あの一歩を埋めるために、何が必要なのか。
技術か、戦術か、それとも覚悟か。
答えを探し続けた先にあるのが、今年のシーズンだ。
今年こそ、すべてを取り返す。
一方女子は、また別の壁に向き合っている。
全国上位には入る。
しかし決勝には届かない。
そしてその先には、日本体育大学という絶対王者がいる。
まずは決勝に進出すること。
そこを越えなければ、景色は変わらない。
崩れかけたチーム、それでも前へ

女子チームは昨年、大きな転換期を迎えた。
主力の引退による戦力低下。
勝てない時間が続く。
それでも最後に残したのは全国ベスト4という結果だった。
その結果が、チームに再び自信をもたらした。
ただ課題も明確だった。
少数精鋭ゆえの不安定さ。
誰か一人の不調がチーム全体に影響する。
だからこそ今、目指しているのは層の厚いチーム。
誰が出ても戦える集団へ。
そのために、新入生勧誘にも力を注いでいる。
ラストイヤー、それぞれの覚悟

4年間の集大成となるシーズン。
福井の目標は明確だ。
日本一奪還。
そしてその先には、再び世界への挑戦も見据えている。
次の世界大会で、頂点を狙うという新たな目標。
一方の古橋は、大学で競技を終える決断をしている。
だからこそ、この一年にすべてを懸ける。
決勝に行く。
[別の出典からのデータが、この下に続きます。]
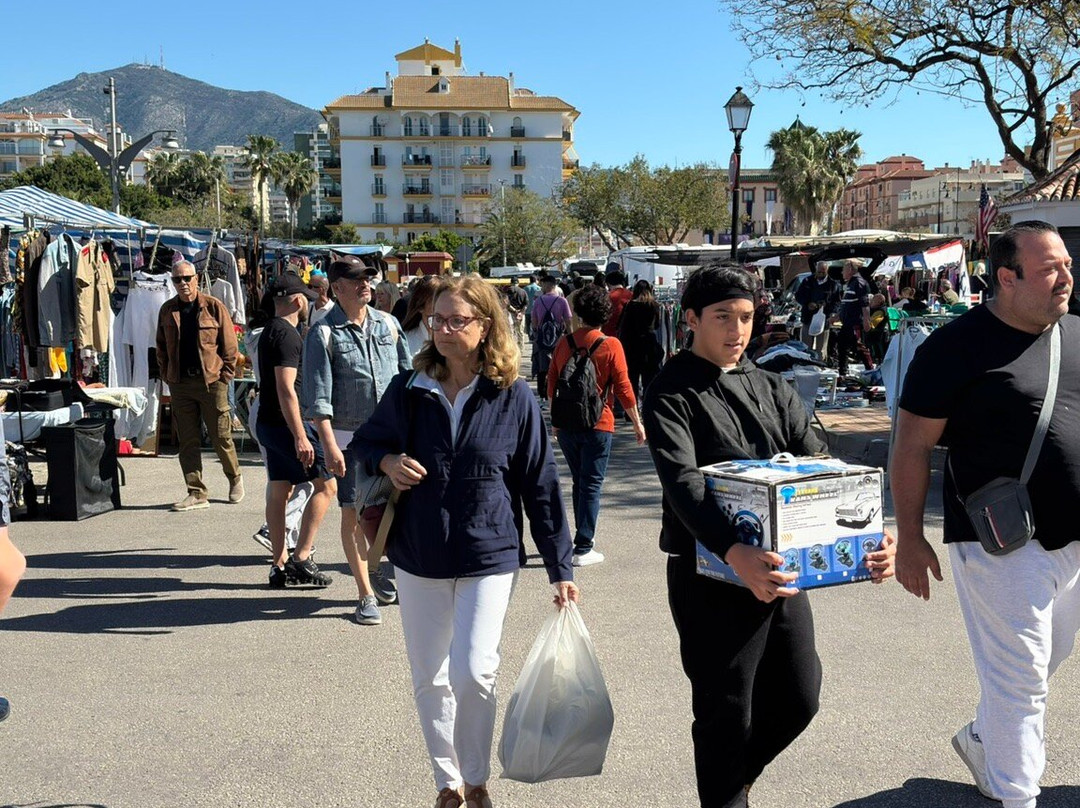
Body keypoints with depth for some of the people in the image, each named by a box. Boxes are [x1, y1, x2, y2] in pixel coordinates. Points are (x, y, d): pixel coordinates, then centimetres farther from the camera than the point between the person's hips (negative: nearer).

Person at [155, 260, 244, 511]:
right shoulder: (167, 310, 8)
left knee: (221, 437, 4)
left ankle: (235, 479, 29)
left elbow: (230, 345, -1)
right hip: (180, 384, 4)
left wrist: (225, 377, -5)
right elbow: (161, 347, 16)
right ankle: (197, 493, 11)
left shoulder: (214, 307, -3)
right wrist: (167, 376, 7)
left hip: (212, 380, -3)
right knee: (188, 441, 4)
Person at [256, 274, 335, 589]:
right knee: (326, 484, -4)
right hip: (287, 424, -10)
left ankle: (280, 565, 15)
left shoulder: (269, 331, 16)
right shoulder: (287, 334, -15)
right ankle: (301, 559, -7)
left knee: (278, 491, 10)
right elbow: (286, 389, -22)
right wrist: (300, 437, -24)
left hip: (267, 422, 10)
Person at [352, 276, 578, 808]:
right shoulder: (409, 390, -1)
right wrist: (386, 461, -10)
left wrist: (561, 569, -1)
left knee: (473, 673, -14)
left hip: (489, 557, -3)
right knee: (429, 679, 11)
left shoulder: (513, 397, -7)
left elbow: (541, 487, -2)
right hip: (418, 558, 3)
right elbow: (365, 441, 15)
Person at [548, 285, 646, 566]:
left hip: (566, 425, 4)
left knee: (579, 482, 20)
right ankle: (583, 549, 0)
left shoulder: (564, 343, 1)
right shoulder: (611, 345, -10)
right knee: (592, 485, 2)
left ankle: (584, 535, 31)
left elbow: (551, 385, 7)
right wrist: (638, 423, 2)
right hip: (597, 426, -4)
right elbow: (623, 389, -9)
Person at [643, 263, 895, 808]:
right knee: (727, 713, 6)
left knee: (798, 700, 15)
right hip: (710, 576, -6)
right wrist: (735, 553, -42)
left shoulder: (771, 389, 10)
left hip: (779, 569, 6)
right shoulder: (671, 393, -9)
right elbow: (682, 482, -25)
その景色を見たい。
その言葉に、4年間のすべてが込められている。
挑戦は、自分で選び続けること
未経験から始めた競技で、日本代表にまでたどり着いた二人。
その道のりは、決して特別な才能だけではない。
環境を選び、努力を積み重ね、挑戦し続けた結果だ。
アルティメットはまだ広く知られている競技ではない。
しかし、そのフィールドには確かな価値がある。
未経験からでも頂点を目指せること。
世界と戦えること。
そして、自分の可能性を更新し続けられること。
日本一奪還か、決勝進出か。
目標は違っても、その本質は同じだ。
自分の可能性を信じ、挑み続けること。
アルティメットとは、彼らにとって競技である前に、
自分自身への挑戦そのものなのだ。